Before we explore the reasons that prediction boosts learning, consider one final example of prediction in higher education, this one from an online environment (Ogan, Aleven, and Jones 2009). Three researchers from Carnegie Mellon University developed an online tutoring program that demonstrated the power of predicting in helping students improve their intercultural understanding in hybrid language courses. The two French courses described in the experiment each met once a week in a face-to-face environment, but otherwise the students did their course work online. Part of the goal for these courses was to help students develop what the authors called “intercultural competence, that is, the ability to think and act in culturally appropriate ways” (p. 268).
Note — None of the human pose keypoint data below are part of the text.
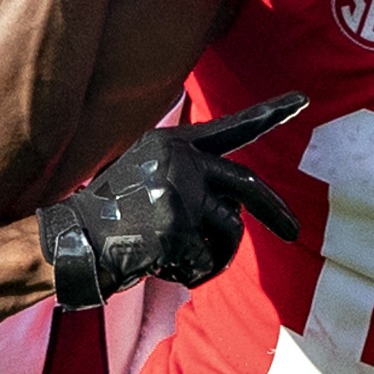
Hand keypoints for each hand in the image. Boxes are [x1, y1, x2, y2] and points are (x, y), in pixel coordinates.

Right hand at [34, 94, 306, 308]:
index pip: (231, 128)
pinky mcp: (176, 226)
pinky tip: (163, 268)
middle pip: (246, 185)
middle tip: (293, 230)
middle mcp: (181, 161)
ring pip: (230, 229)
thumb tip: (237, 205)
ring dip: (216, 253)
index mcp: (174, 144)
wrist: (69, 240)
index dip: (269, 114)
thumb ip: (188, 177)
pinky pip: (208, 259)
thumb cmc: (107, 216)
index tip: (303, 101)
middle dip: (275, 211)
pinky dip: (194, 272)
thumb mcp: (144, 175)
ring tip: (181, 259)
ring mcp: (179, 193)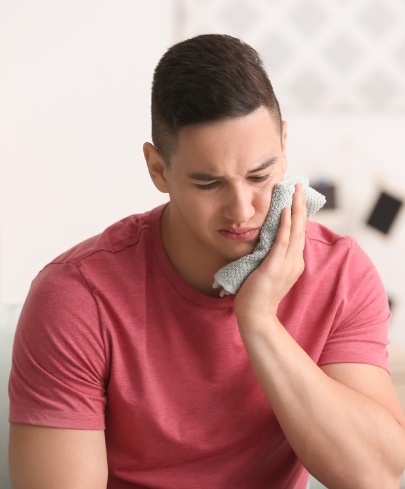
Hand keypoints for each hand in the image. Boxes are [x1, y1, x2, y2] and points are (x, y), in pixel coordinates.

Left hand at [234, 184, 306, 326]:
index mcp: (293, 262)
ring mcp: (286, 265)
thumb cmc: (257, 293)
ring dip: (295, 209)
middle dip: (300, 205)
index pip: (298, 233)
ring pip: (294, 231)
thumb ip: (271, 255)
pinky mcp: (275, 268)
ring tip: (296, 191)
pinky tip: (285, 211)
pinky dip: (285, 226)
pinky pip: (281, 242)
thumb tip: (266, 240)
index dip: (298, 214)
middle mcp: (294, 261)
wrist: (256, 315)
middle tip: (299, 185)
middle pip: (300, 228)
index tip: (297, 197)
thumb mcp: (267, 270)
This can be an extremely difficult skill to develop, as anyone who has ever traveled in a foreign country can likely attest. The ability to speak the language of a foreign country does not necessarily guarantee your ability to understand how to hail a cab, tip in a restaurant, or approach a stranger in the Paris Metro to ask which train will take you to the airport in time to catch your flight home (as I once discovered, to my great sorrow). So, in this experiment we are moving beyond the realm of simply knowing and retaining information into the broader realm of comprehension—that is, understanding how to use and apply in other contexts the information you have learned. The intercultural competence sought by these instructors requires learners to think and act with their knowledge, not just report it back.

To help students acquire this type of deeper comprehension, two experts in computer-assisted learning worked with a language professor to develop an online tutoring program based on the use of film clips. In the control condition of this experiment, students were shown film clips highlighting cultural attitudes or behaviors that are normally taught in introductory French classes. As the students watched the short film clips, they had the opportunity to take notes on what they saw. The students in the experimental group, by contrast, were given the opportunity to use the power of prediction to improve their learning. Their film clips would pause at key moments, ask them to make a prediction about what was about to unfold, and then require them to ponder what actually happened once the clip had finish: the authors described their three-part sequence with the catchy phrase pause–predict–ponder . The prediction the students had to make actually came from a drop-down menu of choices, but then they had open text boxes to explain why they made that prediction. After they had watched the remainder of the clip, they had to answer a simple question about whether or not their prediction was correct and then respond to prompts to help them reflect on their prediction, such as: “If so [i.e., if your prediction was correct], did you see anything you didn't expect about the French culture? If not, what happened that you didn't predict?” Students in both conditions concluded their viewing of the film clips with required postings to a discussion board to allow them to process and review what they had seen.